◆ Task description: Except for the images, repeat the entries below word for word.

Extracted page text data
****************************************

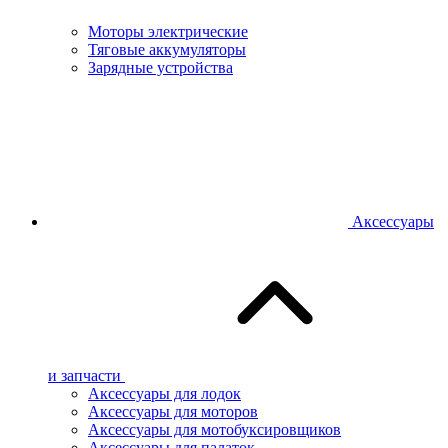
Моторы электрические
Тяговые аккумуляторы
Зарядные устройства
Аксессуары
и запчасти
Аксессуары для лодок
Аксессуары для моторов
Аксессуары для мотобуксировщиков
Аксессуары для палаток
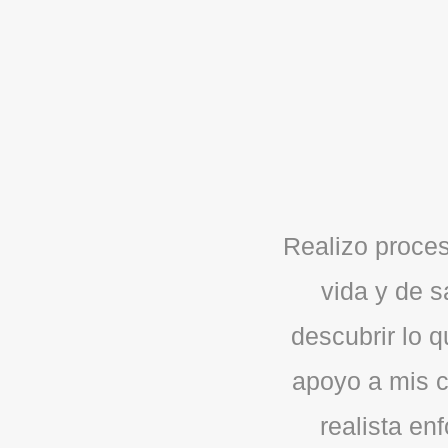
Realizo proces
vida y de s
descubrir lo 
apoyo a mis c
realista en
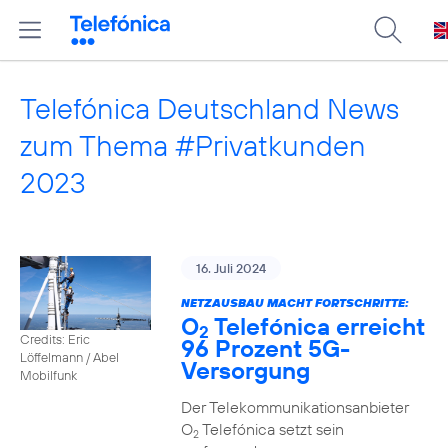
Telefónica Deutschland News
zum Thema #Privatkunden
2023
16. Juli 2024
NETZAUSBAU MACHT FORTSCHRITTE:
O
Telefónica erreicht
2
Credits: Eric
96 Prozent 5G-
Löffelmann / Abel
Versorgung
Mobilfunk
Der Telekommunikationsanbieter
O
Telefónica setzt sein
2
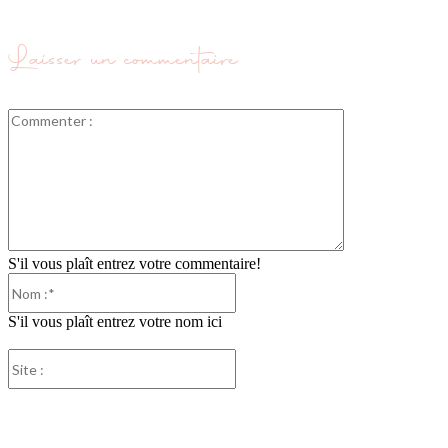
Laisser un commentaire
Commenter
:
S'il vous plaît entrez votre commentaire!
Nom
:*
S'il vous plaît entrez votre nom ici
Site
:
Partager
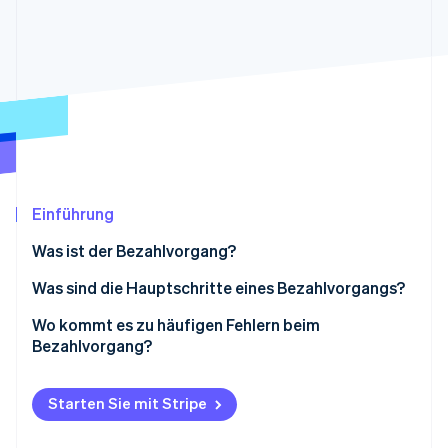
Betrugsprävention
Ecosystem
Atlas
Start-up-Gründung
Partner
Stripe App-Marktplatz
Climate
CO₂-Entnahme
Einführung
Stripe-Sessions 2026
Erfahren Sie, wie Stripe Lösungen für die Wirtschaft
Was ist der Bezahlvorgang?
Jetzt ansehen
Was sind die Hauptschritte eines Bezahlvorgangs?
Warenkorb prüfen
Wo kommt es zu häufigen Fehlern beim
Bezahlvorgang?
Kontoanmeldung oder Bezahlen als Gang
Erzwungene Kontoerstellung
Versandinformationen
Starten Sie mit Stripe
Versteckte Kosten
Abrechnungsinformationen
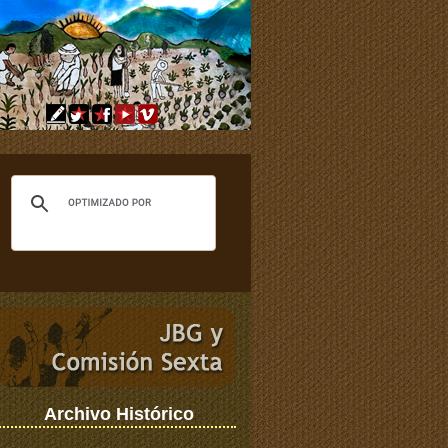
Archivo Histórico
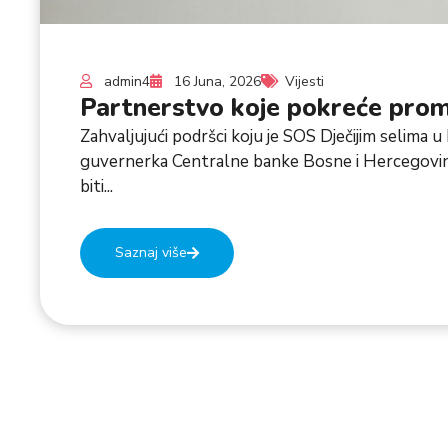
admin4
16 Juna, 2026
Vijesti
Partnerstvo koje pokreće pro
Zahvaljujući podršci koju je SOS Dječijim selima u
guvernerka Centralne banke Bosne i Hercegovine,
biti...
Saznaj više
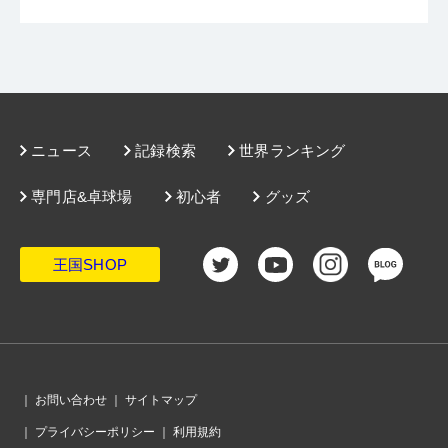
ニュース
記録検索
世界ランキング
専門店&卓球場
初心者
グッズ
王国SHOP
｜
お問い合わせ
｜
サイトマップ
｜
プライバシーポリシー
｜
利用規約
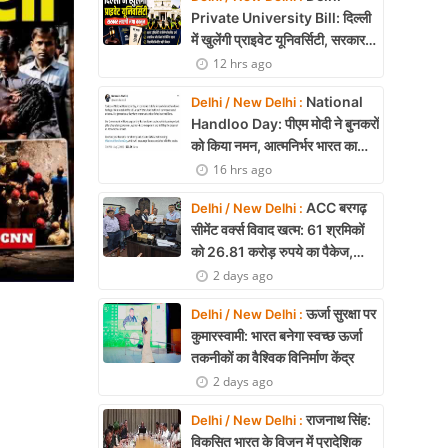
Private University Bill: दिल्ली
में खुलेंगी प्राइवेट यूनिवर्सिटी, सरकार
लाएगी नया कानून
12 hrs ago
National
Delhi / New Delhi :
Handloo Day: पीएम मोदी ने बुनकरों
को किया नमन, आत्मनिर्भर भारत का
बताया मजबूत आधार
16 hrs ago
ACC बरगढ़
Delhi / New Delhi :
सीमेंट वर्क्स विवाद खत्म: 61 श्रमिकों
को 26.81 करोड़ रुपये का पैकेज,
समझौते पर मुहर
2 days ago
ऊर्जा सुरक्षा पर
Delhi / New Delhi :
कुमारस्वामी: भारत बनेगा स्वच्छ ऊर्जा
तकनीकों का वैश्विक विनिर्माण केंद्र
2 days ago
राजनाथ सिंह:
Delhi / New Delhi :
विकसित भारत के विजन में प्रादेशिक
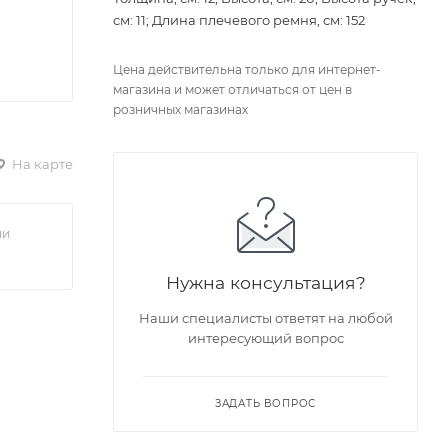
см: 11; Длина плечевого ремня, см: 152
Цена действительна только для интернет-
магазина и может отличаться от цен в
розничных магазинах
На карте
ии
Нужна консультация?
Наши специалисты ответят на любой
интересующий вопрос
ЗАДАТЬ ВОПРОС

****************************************

◆ Your solution:
Моторы электрические
Тяговые аккумуляторы
Зарядные устройства
Аксессуары
и запчасти
Аксессуары для лодок
Аксессуары для моторов
Аксессуары для мотобуксировщиков
Аксессуары для палаток
Realizo proces
vida y de s
descubrir lo 
apoyo a mis c
realista en
Telefónica Deutschland News
zum Thema #Privatkunden
2023
16. Juli 2024
NETZAUSBAU MACHT FORTSCHRITTE:
O
Telefónica erreicht
2
Credits: Eric
96 Prozent 5G-
Löffelmann / Abel
Versorgung
Mobilfunk
Der Telekommunikationsanbieter
O
Telefónica setzt sein
2
Laisser un commentaire
Commenter
:
S'il vous plaît entrez votre commentaire!
Nom
:*
S'il vous plaît entrez votre nom ici
Site
:
Partager
Betrugsprävention
Ecosystem
Atlas
Start-up-Gründung
Partner
Stripe App-Marktplatz
Climate
CO₂-Entnahme
Einführung
Stripe-Sessions 2026
Erfahren Sie, wie Stripe Lösungen für die Wirtschaft
Was ist der Bezahlvorgang?
Jetzt ansehen
Was sind die Hauptschritte eines Bezahlvorgangs?
Warenkorb prüfen
Wo kommt es zu häufigen Fehlern beim
Bezahlvorgang?
Kontoanmeldung oder Bezahlen als Gang
Erzwungene Kontoerstellung
Versandinformationen
Starten Sie mit Stripe
Versteckte Kosten
Abrechnungsinformationen
Archivo Histórico
admin4
16 Juna, 2026
Vijesti
Partnerstvo koje pokreće pro
Zahvaljujući podršci koju je SOS Dječijim selima u
guvernerka Centralne banke Bosne i Hercegovine,
biti...
Saznaj više
ニュース
記録検索
世界ランキング
専門店&卓球場
初心者
グッズ
王国SHOP
｜
お問い合わせ
｜
サイトマップ
｜
プライバシーポリシー
｜
利用規約
Private University Bill: दिल्ली
में खुलेंगी प्राइवेट यूनिवर्सिटी, सरकार
लाएगी नया कानून
12 hrs ago
National
Delhi / New Delhi :
Handloo Day: पीएम मोदी ने बुनकरों
को किया नमन, आत्मनिर्भर भारत का
बताया मजबूत आधार
16 hrs ago
ACC बरगढ़
Delhi / New Delhi :
सीमेंट वर्क्स विवाद खत्म: 61 श्रमिकों
को 26.81 करोड़ रुपये का पैकेज,
समझौते पर मुहर
2 days ago
ऊर्जा सुरक्षा पर
Delhi / New Delhi :
कुमारस्वामी: भारत बनेगा स्वच्छ ऊर्जा
तकनीकों का वैश्विक विनिर्माण केंद्र
2 days ago
राजनाथ सिंह:
Delhi / New Delhi :
विकसित भारत के विजन में प्रादेशिक
см: 11; Длина плечевого ремня, см: 152
Цена действительна только для интернет-
магазина и может отличаться от цен в
розничных магазинах
На карте
ии
Нужна консультация?
Наши специалисты ответят на любой
интересующий вопрос
ЗАДАТЬ ВОПРОС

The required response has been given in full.